Penguinnovation Required for a New Youngstown

 

By Jillian Smith

Welcome fellow YSU Penguins! It is our third complete week of school, and hopefully, you have had a chance to get a taste of what our university has to offer. Maybe you went to the Duquesne game, climbed the rock wall or attempted to fight off the existential dread of not knowing what life is because you sat in on a Philosophy Club meeting.

As many upperclassmen will tell you, getting involved in campus life is one of the greatest opportunities you will have as a student. While I would completely agree with that sentiment, I’d also like to propose another way for you to get involved as you acclimate to the world of Youngstown State University.

I encourage you to dive deeply, passionately, and creatively into one of the greatest laboratories of human innovation, a city in the midst of a comeback.

Your presence at YSU presents a unique opportunity to be a part of a story in the history of humankind that is remarkable. Youngstown is a city in transition, and YSU students are an essential component of that transition being successful.

Perhaps you have become aware of some of our successes. In 2015, the Youngstown Business Incubator was named the best university-affiliated incubator in the world.

This past summer, YSU was awarded a National Endowment for the Arts’ grant to implement public art throughout the downtown area.

The Youngstown Neighborhood Development Corporation has led one of the city’s most innovative neighborhood stabilization efforts called The Taft Promise Neighborhood. This partnership provides community services through the Taft Elementary school to surrounding residents.

However, Youngstown remains in critical condition with 30 percent poverty rate and roughly 3,000 abandoned homes. YSU students can serve as major contributors in city revitalization. If you want to be a part of those successes, here is how you can help:

  1. Participate in a workday:

The Youngstown Neighborhood Development Corporation hosts community workdays most Saturday mornings, during which they board up windows and clear brush from abandoned homes. There is even a student group devoted to assisting in the workdays, YSUScape. You can contact YSUScape President Nick Chretien for details.

  1. Visit local businesses:

As a key market demographic, we students can support local business owners who are making our city more livable by providing the amenities for a creative class. These same business owners are also actively involved in making the city better itself by forming groups such as the Downtown Youngstown Partnership. The partnership is responsible for putting public art onto abandoned buildings, providing resources to small-business owners and implementing a downtown vision and action plan.

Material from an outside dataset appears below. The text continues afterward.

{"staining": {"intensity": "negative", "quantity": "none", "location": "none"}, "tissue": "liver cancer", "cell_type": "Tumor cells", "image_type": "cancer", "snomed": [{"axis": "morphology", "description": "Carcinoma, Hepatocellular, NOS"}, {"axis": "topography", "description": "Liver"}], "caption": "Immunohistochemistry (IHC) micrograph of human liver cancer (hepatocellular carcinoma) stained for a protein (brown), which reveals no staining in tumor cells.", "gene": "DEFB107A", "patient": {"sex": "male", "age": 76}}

  1. Implement a research or service project:

As a student, you have an incredible amount of resources, from professors to research grants to a ready cadre of volunteers. YSU’s role as an urban research university allows for these resources to be directly invested. Have an exercise science question? Apply it to participation rates of urban neighborhoods surrounding Youngstown. Want to study voter engagement? Apply it to a broader capstone project on political participation in a place like Youngstown. Want to get a better understanding of chemical interactions? Make a proposal centered on the chemical interactions of pollutants in the Mahoning River. We can actively engage in researching some of the problems and questions living in a city like Youngstown raises.

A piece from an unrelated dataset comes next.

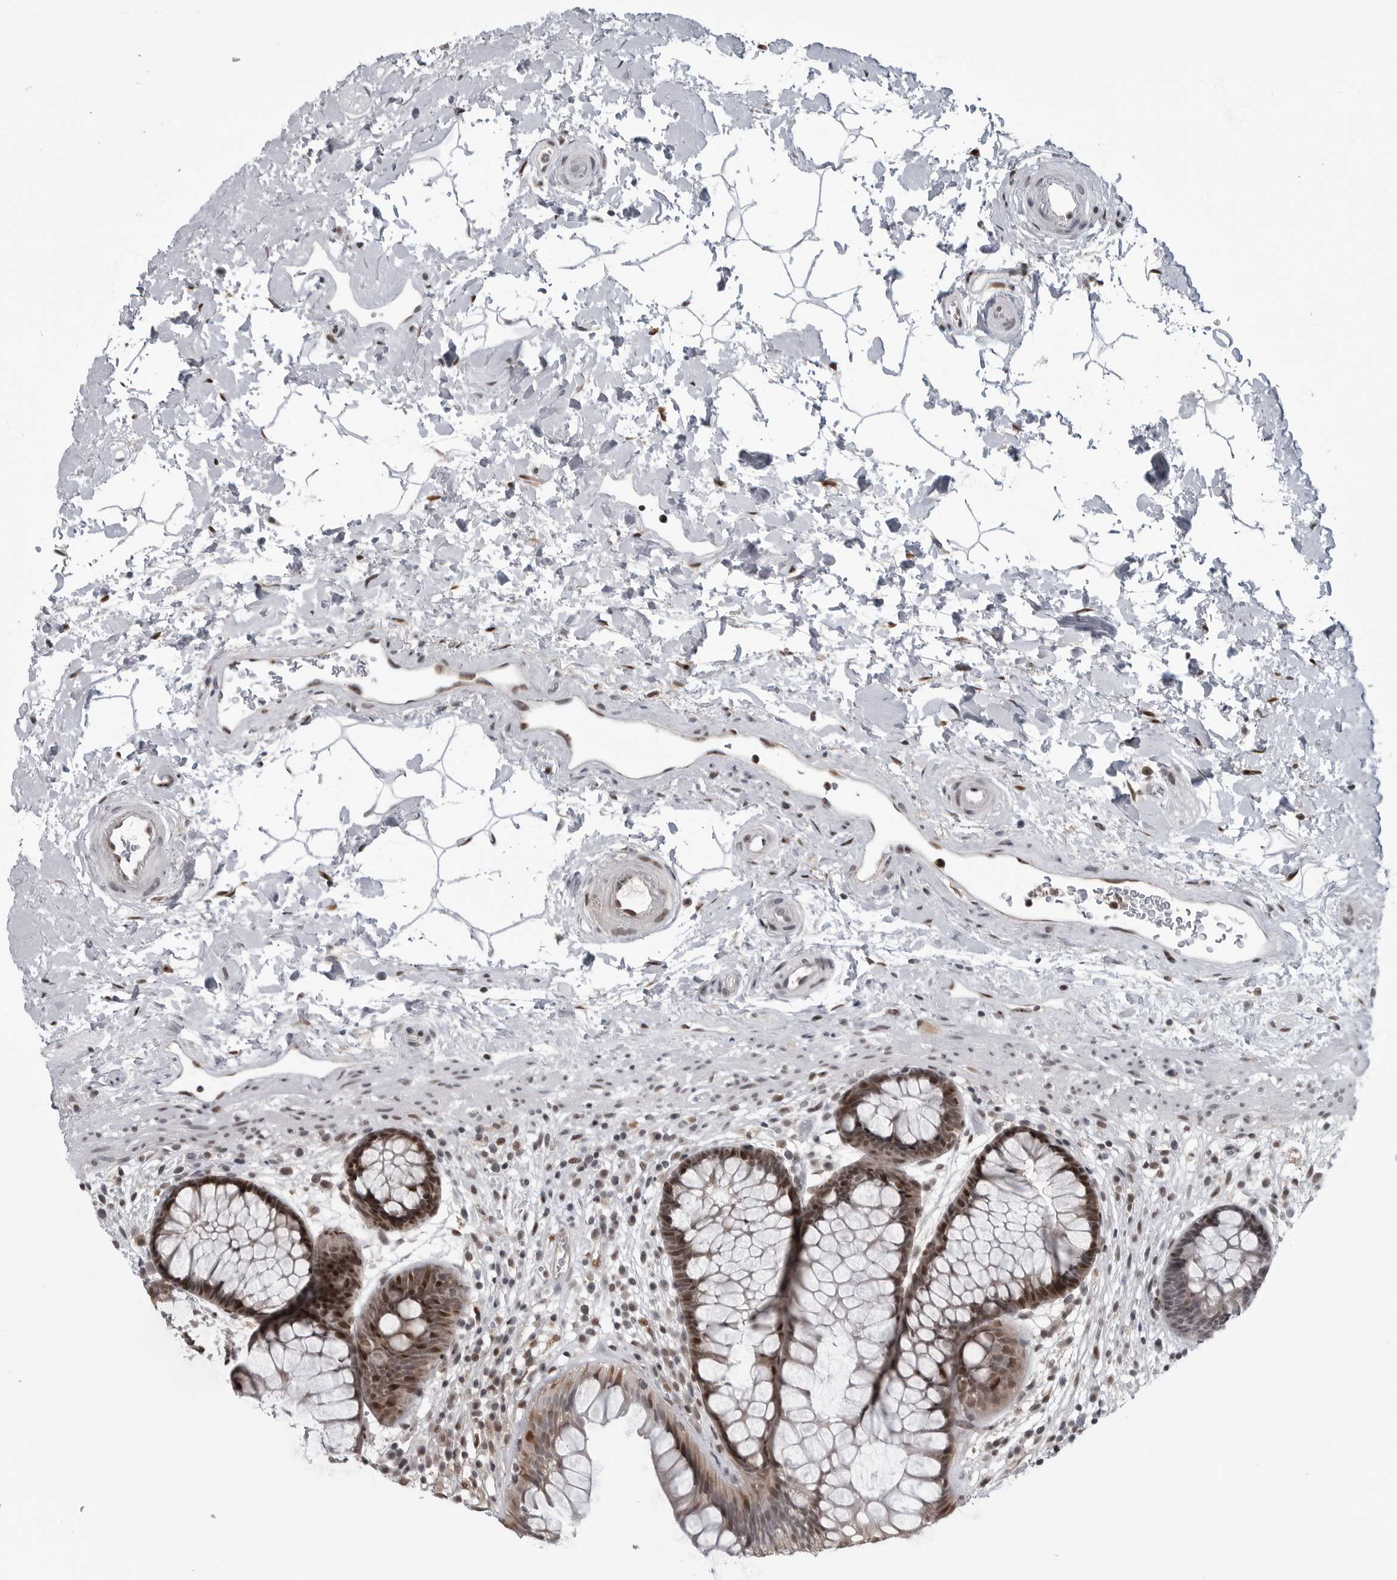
{"staining": {"intensity": "strong", "quantity": "25%-75%", "location": "nuclear"}, "tissue": "rectum", "cell_type": "Glandular cells", "image_type": "normal", "snomed": [{"axis": "morphology", "description": "Normal tissue, NOS"}, {"axis": "topography", "description": "Rectum"}], "caption": "Immunohistochemical staining of benign rectum demonstrates strong nuclear protein expression in approximately 25%-75% of glandular cells. The protein is shown in brown color, while the nuclei are stained blue.", "gene": "C8orf58", "patient": {"sex": "male", "age": 51}}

As the Sherry Linkon, author of Steeltown USA, once said, Youngstown’s story is America’s story.

We are a city comprised of immigrants who made a life for their families and the infrastructure that built our nation. Post-industrialism has changed the making game for us, and we as students now have the opportunity to innovate and create, not in steel and rubber, but in problem-solving, bold thinking, and the ingenuity only a Penguin can have.